### Material provided
= = =

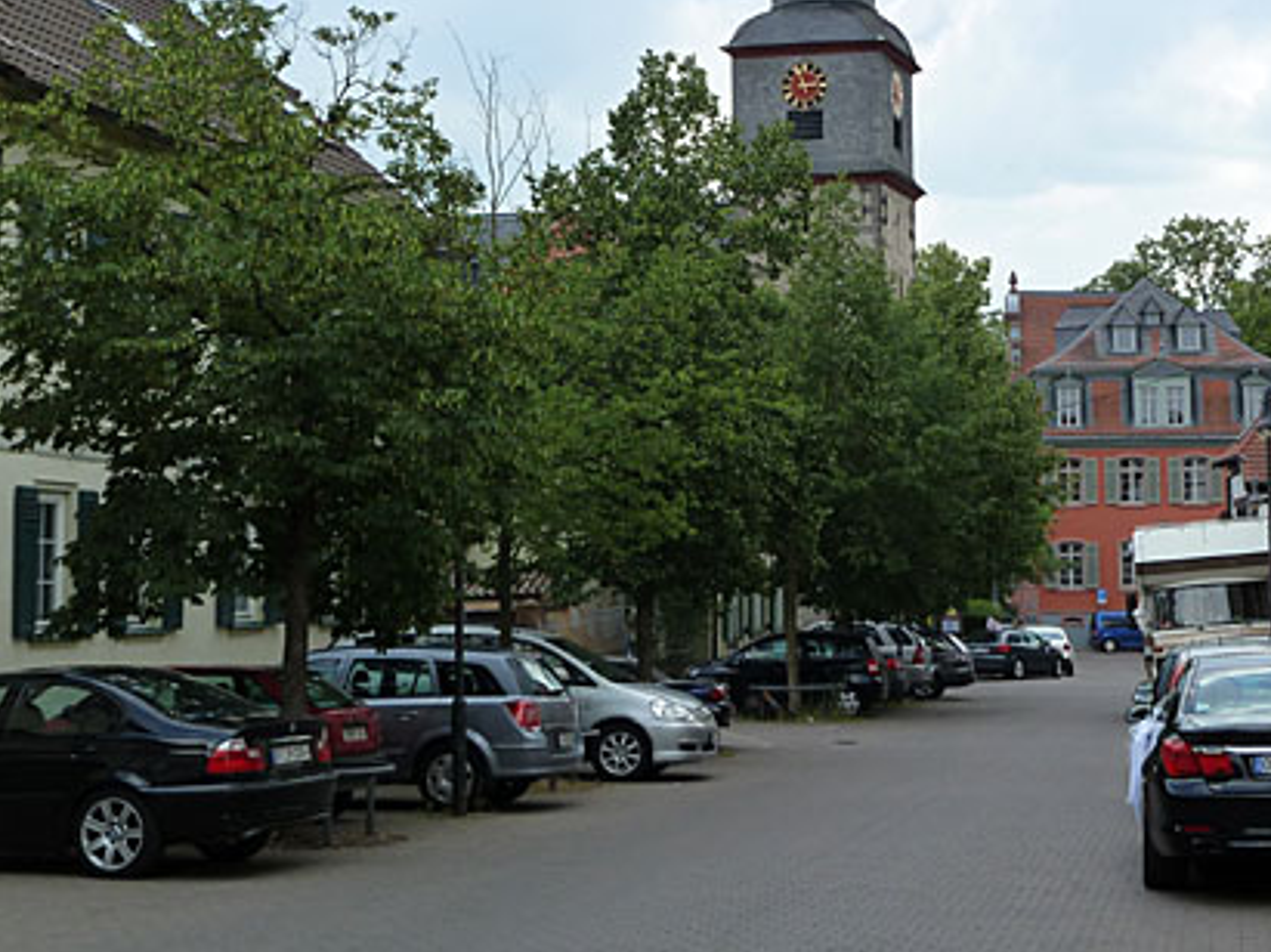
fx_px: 2790
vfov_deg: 19.3
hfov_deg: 25.6
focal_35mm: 76
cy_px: 315
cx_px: 801
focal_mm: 8.5
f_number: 3.8
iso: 125
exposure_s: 1/320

= = =

The result should be the listing above, restated exactly, with no pictures in it.

### The answer
fx_px: 2790
vfov_deg: 19.3
hfov_deg: 25.6
focal_35mm: 76
cy_px: 315
cx_px: 801
focal_mm: 8.5
f_number: 3.8
iso: 125
exposure_s: 1/320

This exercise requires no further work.